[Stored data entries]
------------------------------------------------

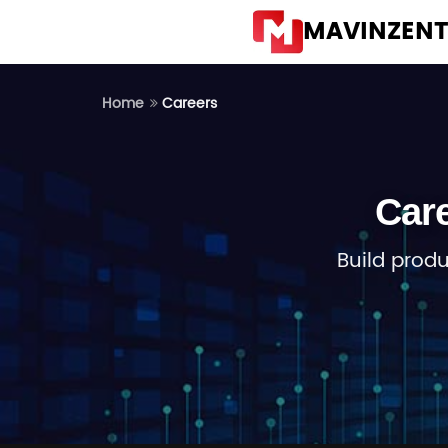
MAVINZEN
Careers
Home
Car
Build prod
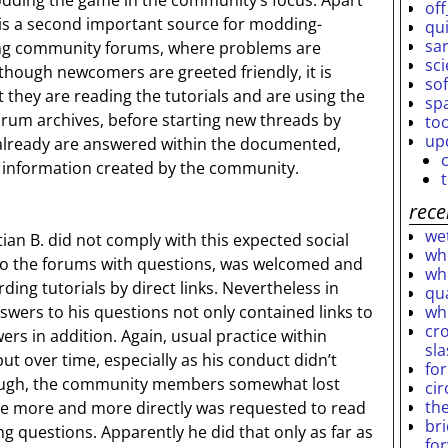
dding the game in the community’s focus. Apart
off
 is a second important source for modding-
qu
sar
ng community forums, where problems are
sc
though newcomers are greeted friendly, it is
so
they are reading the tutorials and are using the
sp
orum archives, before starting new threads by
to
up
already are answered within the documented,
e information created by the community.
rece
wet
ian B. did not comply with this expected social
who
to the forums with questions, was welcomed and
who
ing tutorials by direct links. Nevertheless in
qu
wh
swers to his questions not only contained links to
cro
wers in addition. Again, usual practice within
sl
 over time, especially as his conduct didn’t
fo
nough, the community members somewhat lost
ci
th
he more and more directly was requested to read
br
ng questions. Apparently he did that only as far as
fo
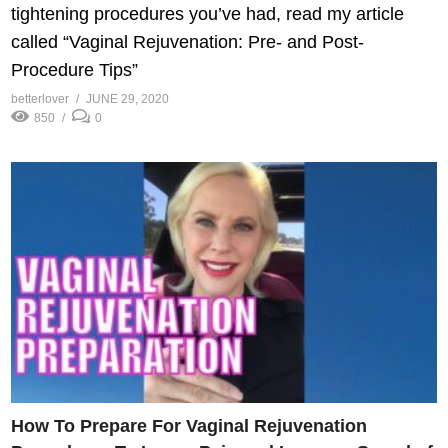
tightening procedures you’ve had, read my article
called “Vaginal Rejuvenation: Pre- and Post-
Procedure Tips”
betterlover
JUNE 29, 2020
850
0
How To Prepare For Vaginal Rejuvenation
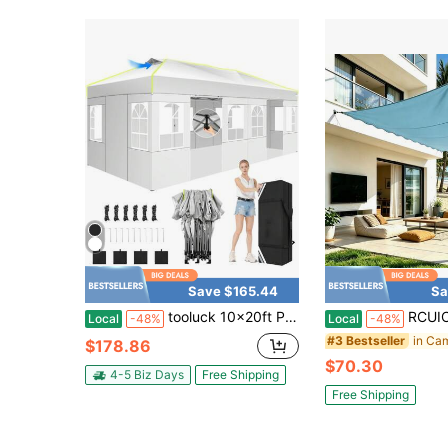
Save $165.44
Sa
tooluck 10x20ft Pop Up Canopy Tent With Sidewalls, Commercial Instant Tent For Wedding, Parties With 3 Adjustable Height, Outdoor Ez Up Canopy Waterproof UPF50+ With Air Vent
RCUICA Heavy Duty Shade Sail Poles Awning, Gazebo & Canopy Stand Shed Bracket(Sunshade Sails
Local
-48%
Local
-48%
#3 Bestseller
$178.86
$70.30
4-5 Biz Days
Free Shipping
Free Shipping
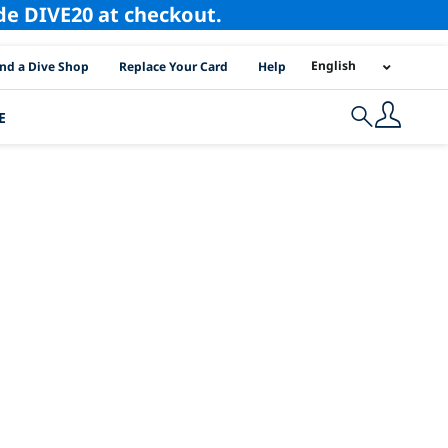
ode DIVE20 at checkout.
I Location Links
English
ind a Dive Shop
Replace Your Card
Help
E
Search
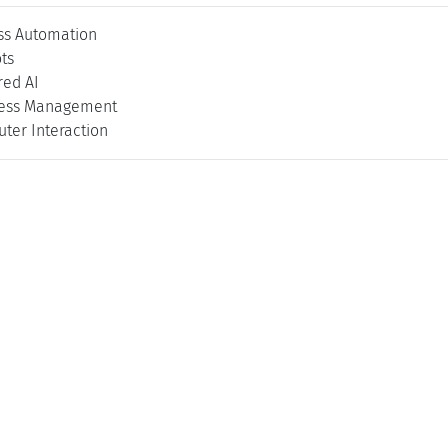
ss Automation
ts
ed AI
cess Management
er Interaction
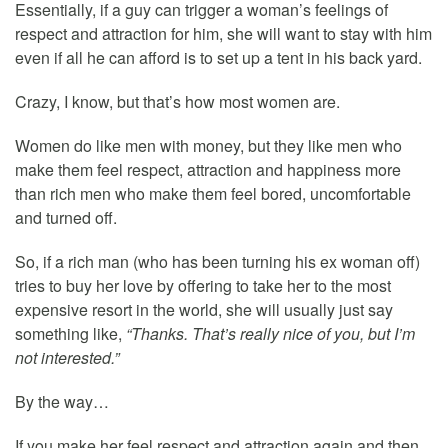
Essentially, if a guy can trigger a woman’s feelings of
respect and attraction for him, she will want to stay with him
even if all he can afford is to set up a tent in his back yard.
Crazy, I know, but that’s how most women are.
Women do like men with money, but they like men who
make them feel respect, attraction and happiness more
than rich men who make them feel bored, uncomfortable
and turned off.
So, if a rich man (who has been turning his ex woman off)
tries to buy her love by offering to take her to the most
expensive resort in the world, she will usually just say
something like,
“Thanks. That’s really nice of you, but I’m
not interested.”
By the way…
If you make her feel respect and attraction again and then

------------------------------------------------

*Directive*: Go through the entries above and count the lines holding the word "questions"; write nothing but the number.

*Worked solution*: 3